In short: Lily C.A.T. (1987)

In the future of the 23rd century, various corporations are sending out spaceships to survey planets far from Earth for what I can only assume to be mining rights. Since there’s no faster than light space travel in this relatively gritty, blue collar future, crew and surveyors are put into some sort of water-based cryo sleep, only returning to Earth several decades in Earth time later. The ship the film takes place on, the Saldes, has made this sort of trip a couple of times now, its crew being a motley assemblage of people who have grown close via what amounts to the experience of travel in time as much as in space. The surveyors they take on board, including a guy with a flat top bringing a gun and the daughter of the mining company’s president bringing her cat Lily, are new to this sort of thing, though, and don’t know each other for the most part. So trust isn’t exactly something that’s going round, which turns out to be particularly problematic when they come out of cryo sleep and things start going particularly badly.

Apparently, while everyone else was sleeping, someone has brought on board space debris infected with a spaceship eating bacterium also deadly to humans. And there’s a some kind of monster running around too. Oh, and at least two of the passengers aren’t who they are supposed to be, either.
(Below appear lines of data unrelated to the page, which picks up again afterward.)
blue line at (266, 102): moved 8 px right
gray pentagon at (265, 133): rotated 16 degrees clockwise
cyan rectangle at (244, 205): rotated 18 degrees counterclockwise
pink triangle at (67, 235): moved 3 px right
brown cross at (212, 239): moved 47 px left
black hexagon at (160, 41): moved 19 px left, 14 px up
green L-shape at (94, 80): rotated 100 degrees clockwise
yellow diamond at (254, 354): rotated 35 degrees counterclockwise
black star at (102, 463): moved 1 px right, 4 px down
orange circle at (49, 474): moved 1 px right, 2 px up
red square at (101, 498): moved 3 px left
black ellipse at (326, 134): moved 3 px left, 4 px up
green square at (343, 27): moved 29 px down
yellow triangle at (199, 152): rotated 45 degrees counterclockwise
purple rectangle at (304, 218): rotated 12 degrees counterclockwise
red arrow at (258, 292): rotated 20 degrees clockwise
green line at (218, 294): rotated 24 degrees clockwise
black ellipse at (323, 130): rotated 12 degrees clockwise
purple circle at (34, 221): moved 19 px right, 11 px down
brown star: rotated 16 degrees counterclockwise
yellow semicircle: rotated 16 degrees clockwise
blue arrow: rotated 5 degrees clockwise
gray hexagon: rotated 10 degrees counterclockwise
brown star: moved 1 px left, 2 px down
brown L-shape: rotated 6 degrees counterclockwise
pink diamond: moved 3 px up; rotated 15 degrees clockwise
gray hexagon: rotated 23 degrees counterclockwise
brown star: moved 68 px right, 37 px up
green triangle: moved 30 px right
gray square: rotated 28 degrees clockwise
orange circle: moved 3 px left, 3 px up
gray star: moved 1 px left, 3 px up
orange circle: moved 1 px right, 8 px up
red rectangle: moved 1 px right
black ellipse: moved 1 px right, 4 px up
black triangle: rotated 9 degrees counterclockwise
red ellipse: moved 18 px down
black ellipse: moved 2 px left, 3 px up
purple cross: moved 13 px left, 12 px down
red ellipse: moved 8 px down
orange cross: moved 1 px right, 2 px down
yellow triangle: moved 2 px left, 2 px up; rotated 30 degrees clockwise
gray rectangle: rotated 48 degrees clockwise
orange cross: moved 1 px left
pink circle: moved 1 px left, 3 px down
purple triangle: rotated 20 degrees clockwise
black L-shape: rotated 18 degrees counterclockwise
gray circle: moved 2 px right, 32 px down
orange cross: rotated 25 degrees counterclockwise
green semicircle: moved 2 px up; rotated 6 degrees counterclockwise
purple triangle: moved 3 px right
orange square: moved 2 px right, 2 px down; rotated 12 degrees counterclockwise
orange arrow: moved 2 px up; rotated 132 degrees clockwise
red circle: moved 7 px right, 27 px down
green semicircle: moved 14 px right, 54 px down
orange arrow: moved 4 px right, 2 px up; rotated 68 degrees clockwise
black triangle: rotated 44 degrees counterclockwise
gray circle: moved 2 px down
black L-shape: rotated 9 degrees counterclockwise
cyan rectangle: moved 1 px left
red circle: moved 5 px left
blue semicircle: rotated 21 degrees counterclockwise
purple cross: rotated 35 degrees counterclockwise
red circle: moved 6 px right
It’s obvious that Hisayuki Toriumi’s SF horror anime takes quite a few cues from that premier entry of its sub-genre, Alien, while also grabbing bits of The Thing and at least one cleverly adapted iconic shot out of Westworld, too. However, unlike a lot of derivative movies from the sub-genre, Lily C.A.T. has a script whose writer – also Toriumi – has thought about what makes the original work and proceeds accordingly, actually putting craftsmanship and effort into its worldbuilding, even finding space to think about what the cryo sleep based space travel must mean for the people and society using it, and generally seeming as interested in how the group of people encountering this particular murderous alien interacts as in the alien itself. Which doesn’t mean it skimps on the horror part of the SF horror – there are a couple of very effective creepy scenes, the monster design is pretty awesome, as is that of the film’s – conceptually pleasantly strange – unfriendly android.


Because this has only 70 minutes to go through its plot, and because Toriumi was a seasoned veteran of anime, the film’s handling of characters and plot is highly economical. Characters and ideas are built with deft, broad but not too broad, strokes, and the plot develops like a fine-tuned clockwork without things ever feeling too condensed. The script is pretty much a master class on how to handle this kind of material, how to be derivative without being boring, and how to pace a short-ish film well. Which is rather a lot for a relatively obscure little anime from 1987.